About this exercise:
Starting at the first line of the data below, repeat each line word for word up to and including the line with "Новий Hyundai Elantra 2027 виходить".

Stored dataset items:
________________________________________

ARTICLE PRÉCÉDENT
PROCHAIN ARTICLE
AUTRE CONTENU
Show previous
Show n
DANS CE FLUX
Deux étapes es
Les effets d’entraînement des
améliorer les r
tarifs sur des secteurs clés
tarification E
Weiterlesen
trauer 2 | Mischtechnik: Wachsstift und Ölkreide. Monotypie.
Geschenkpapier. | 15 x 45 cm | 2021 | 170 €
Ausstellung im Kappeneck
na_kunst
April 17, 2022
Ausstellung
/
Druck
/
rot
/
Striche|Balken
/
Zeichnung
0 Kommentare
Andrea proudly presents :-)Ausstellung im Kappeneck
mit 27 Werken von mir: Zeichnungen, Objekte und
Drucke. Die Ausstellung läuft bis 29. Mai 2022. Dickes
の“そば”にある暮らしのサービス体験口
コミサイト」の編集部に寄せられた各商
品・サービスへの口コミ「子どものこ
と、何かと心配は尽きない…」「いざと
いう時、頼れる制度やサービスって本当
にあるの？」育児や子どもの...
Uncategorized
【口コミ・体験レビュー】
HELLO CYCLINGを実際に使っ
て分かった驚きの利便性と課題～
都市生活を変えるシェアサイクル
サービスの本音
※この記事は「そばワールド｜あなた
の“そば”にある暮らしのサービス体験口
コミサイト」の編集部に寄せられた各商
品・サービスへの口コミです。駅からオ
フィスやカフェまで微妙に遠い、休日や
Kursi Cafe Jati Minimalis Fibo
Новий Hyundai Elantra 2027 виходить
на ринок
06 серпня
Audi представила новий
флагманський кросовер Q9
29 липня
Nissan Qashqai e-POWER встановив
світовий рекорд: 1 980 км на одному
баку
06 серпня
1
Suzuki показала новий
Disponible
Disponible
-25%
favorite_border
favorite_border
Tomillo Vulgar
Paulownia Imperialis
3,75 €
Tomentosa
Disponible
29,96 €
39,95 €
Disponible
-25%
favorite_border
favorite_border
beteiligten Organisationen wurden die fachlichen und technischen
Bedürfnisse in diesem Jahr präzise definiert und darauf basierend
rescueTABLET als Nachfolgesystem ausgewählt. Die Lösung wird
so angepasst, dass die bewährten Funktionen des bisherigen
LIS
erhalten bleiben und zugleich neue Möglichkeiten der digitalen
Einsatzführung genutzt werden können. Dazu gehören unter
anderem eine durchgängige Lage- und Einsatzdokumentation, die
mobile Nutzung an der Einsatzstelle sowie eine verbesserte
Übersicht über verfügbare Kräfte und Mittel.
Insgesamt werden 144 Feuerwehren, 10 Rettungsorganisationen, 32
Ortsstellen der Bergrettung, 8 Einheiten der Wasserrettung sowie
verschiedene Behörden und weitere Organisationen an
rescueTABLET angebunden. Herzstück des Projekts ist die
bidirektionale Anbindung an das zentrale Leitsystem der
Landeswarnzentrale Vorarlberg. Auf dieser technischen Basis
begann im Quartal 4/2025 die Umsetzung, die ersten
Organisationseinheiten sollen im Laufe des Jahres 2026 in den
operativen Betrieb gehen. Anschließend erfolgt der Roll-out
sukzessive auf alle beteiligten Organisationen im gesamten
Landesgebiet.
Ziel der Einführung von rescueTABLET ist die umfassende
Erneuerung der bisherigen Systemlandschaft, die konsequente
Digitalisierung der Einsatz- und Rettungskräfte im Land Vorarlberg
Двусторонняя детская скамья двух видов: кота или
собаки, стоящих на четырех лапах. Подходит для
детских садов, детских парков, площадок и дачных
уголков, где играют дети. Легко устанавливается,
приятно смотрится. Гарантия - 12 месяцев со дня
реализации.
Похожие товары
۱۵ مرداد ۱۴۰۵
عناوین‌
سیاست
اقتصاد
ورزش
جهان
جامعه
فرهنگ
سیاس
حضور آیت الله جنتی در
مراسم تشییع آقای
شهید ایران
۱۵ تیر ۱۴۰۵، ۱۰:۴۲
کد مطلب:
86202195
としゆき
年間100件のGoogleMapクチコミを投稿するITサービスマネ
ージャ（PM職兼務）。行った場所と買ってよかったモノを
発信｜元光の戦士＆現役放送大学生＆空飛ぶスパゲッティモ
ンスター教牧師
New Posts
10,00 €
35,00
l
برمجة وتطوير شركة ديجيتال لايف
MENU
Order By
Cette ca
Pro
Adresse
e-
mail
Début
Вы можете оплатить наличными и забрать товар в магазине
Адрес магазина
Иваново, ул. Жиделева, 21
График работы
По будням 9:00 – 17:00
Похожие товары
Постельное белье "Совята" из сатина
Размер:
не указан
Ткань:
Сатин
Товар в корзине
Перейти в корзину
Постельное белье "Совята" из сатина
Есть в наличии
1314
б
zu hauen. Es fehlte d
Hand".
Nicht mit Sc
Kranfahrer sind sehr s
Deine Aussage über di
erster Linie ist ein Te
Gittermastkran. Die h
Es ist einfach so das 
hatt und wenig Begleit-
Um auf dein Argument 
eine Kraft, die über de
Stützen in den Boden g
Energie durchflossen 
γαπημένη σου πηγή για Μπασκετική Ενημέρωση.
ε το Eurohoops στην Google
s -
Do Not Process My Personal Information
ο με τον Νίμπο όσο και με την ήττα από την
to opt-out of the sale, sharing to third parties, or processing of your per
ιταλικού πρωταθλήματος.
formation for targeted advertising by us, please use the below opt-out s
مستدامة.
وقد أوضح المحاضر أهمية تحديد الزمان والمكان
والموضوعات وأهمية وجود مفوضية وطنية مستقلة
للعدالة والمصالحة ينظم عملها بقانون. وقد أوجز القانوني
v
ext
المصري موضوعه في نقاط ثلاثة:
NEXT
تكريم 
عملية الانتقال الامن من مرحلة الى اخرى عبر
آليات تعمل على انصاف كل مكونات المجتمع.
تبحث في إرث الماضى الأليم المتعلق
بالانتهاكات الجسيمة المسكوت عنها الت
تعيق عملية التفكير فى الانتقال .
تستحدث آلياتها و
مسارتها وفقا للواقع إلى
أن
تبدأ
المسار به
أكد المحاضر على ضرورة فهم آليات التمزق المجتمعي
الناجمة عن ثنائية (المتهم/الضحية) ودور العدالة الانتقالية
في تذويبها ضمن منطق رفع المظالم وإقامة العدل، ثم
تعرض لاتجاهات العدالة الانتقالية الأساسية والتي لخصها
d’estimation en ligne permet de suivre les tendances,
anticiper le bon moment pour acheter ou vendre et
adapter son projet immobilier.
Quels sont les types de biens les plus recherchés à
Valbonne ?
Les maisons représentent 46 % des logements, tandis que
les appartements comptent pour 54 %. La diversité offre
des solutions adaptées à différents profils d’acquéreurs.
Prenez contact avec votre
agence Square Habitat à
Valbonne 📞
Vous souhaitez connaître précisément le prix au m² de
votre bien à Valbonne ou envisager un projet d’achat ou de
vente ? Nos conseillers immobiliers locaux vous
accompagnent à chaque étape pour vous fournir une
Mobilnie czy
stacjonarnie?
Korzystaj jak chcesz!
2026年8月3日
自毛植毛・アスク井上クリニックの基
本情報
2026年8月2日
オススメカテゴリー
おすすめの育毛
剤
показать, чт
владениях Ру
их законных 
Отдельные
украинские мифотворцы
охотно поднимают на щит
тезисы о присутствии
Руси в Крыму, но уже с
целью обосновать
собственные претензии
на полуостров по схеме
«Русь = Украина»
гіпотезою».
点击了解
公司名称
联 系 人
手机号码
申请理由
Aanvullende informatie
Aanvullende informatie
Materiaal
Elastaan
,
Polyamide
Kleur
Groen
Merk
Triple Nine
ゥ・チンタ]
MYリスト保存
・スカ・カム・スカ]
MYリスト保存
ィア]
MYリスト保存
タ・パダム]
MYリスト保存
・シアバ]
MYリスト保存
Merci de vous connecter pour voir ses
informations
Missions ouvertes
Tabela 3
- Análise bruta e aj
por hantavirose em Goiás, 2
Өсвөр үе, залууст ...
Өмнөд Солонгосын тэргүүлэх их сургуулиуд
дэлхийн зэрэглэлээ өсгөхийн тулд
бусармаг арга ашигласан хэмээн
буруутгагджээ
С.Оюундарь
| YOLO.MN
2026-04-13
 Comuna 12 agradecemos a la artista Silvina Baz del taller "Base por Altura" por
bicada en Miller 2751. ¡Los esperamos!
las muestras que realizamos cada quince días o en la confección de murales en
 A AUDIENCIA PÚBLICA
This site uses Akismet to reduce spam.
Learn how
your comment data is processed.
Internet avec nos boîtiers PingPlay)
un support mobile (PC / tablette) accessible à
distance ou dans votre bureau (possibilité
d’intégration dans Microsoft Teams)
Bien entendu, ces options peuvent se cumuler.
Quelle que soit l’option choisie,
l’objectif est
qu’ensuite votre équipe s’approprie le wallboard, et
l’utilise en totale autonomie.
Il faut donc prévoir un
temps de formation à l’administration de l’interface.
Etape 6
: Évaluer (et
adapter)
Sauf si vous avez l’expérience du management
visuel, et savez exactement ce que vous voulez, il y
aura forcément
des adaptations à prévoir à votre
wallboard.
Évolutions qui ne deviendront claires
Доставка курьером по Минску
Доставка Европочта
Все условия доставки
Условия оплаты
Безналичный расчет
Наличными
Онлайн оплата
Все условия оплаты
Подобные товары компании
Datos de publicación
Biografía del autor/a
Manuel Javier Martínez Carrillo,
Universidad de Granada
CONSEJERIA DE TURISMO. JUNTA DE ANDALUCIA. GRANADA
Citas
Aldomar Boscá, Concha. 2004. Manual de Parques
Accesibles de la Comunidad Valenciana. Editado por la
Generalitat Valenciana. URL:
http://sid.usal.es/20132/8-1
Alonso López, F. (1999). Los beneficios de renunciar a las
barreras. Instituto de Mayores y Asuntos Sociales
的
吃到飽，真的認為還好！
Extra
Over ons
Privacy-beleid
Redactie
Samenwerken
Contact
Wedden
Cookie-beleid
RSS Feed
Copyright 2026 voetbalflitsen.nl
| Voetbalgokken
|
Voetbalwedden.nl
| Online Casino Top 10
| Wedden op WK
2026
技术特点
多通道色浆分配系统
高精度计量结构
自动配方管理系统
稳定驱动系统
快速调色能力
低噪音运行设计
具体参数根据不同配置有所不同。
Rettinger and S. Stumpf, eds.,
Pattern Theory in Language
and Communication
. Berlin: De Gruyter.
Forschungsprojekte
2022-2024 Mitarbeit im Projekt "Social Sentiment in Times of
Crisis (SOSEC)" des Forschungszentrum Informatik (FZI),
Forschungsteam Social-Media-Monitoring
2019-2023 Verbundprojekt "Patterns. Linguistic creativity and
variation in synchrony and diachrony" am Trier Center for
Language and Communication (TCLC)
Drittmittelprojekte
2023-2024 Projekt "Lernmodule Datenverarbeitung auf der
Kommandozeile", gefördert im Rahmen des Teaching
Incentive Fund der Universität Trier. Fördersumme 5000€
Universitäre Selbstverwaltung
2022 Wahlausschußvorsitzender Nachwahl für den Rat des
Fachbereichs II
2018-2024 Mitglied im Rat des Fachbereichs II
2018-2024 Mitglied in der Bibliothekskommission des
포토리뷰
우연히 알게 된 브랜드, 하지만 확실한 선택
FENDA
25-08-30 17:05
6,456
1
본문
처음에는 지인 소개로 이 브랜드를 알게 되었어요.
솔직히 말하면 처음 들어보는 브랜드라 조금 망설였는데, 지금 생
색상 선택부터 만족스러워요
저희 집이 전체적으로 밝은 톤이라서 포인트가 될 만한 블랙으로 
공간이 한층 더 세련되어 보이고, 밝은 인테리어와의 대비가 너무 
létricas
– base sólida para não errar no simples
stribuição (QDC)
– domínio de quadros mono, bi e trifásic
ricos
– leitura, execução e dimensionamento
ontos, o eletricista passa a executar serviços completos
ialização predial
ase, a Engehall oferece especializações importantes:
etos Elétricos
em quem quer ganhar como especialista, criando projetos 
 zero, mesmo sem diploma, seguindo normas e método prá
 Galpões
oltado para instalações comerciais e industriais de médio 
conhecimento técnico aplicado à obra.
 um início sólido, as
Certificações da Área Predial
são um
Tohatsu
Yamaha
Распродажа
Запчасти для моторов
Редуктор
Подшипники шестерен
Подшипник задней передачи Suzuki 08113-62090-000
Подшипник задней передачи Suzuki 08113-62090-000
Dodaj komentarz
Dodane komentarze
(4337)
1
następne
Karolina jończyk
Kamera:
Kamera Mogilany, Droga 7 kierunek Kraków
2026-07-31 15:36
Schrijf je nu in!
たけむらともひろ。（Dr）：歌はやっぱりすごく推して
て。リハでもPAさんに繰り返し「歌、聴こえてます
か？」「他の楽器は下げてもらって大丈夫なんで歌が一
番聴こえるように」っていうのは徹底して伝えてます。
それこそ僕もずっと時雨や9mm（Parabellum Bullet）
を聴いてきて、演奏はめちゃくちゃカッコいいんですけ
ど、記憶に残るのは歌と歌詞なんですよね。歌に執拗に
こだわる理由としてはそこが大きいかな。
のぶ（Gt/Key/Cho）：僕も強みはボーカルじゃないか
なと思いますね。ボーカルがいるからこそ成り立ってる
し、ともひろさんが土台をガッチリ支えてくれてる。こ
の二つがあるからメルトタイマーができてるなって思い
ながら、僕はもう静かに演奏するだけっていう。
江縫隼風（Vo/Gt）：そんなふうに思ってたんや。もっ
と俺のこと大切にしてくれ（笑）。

________________________________________

Task answer:
ARTICLE PRÉCÉDENT
PROCHAIN ARTICLE
AUTRE CONTENU
Show previous
Show n
DANS CE FLUX
Deux étapes es
Les effets d’entraînement des
améliorer les r
tarifs sur des secteurs clés
tarification E
Weiterlesen
trauer 2 | Mischtechnik: Wachsstift und Ölkreide. Monotypie.
Geschenkpapier. | 15 x 45 cm | 2021 | 170 €
Ausstellung im Kappeneck
na_kunst
April 17, 2022
Ausstellung
/
Druck
/
rot
/
Striche|Balken
/
Zeichnung
0 Kommentare
Andrea proudly presents :-)Ausstellung im Kappeneck
mit 27 Werken von mir: Zeichnungen, Objekte und
Drucke. Die Ausstellung läuft bis 29. Mai 2022. Dickes
の“そば”にある暮らしのサービス体験口
コミサイト」の編集部に寄せられた各商
品・サービスへの口コミ「子どものこ
と、何かと心配は尽きない…」「いざと
いう時、頼れる制度やサービスって本当
にあるの？」育児や子どもの...
Uncategorized
【口コミ・体験レビュー】
HELLO CYCLINGを実際に使っ
て分かった驚きの利便性と課題～
都市生活を変えるシェアサイクル
サービスの本音
※この記事は「そばワールド｜あなた
の“そば”にある暮らしのサービス体験口
コミサイト」の編集部に寄せられた各商
品・サービスへの口コミです。駅からオ
フィスやカフェまで微妙に遠い、休日や
Kursi Cafe Jati Minimalis Fibo
Новий Hyundai Elantra 2027 виходить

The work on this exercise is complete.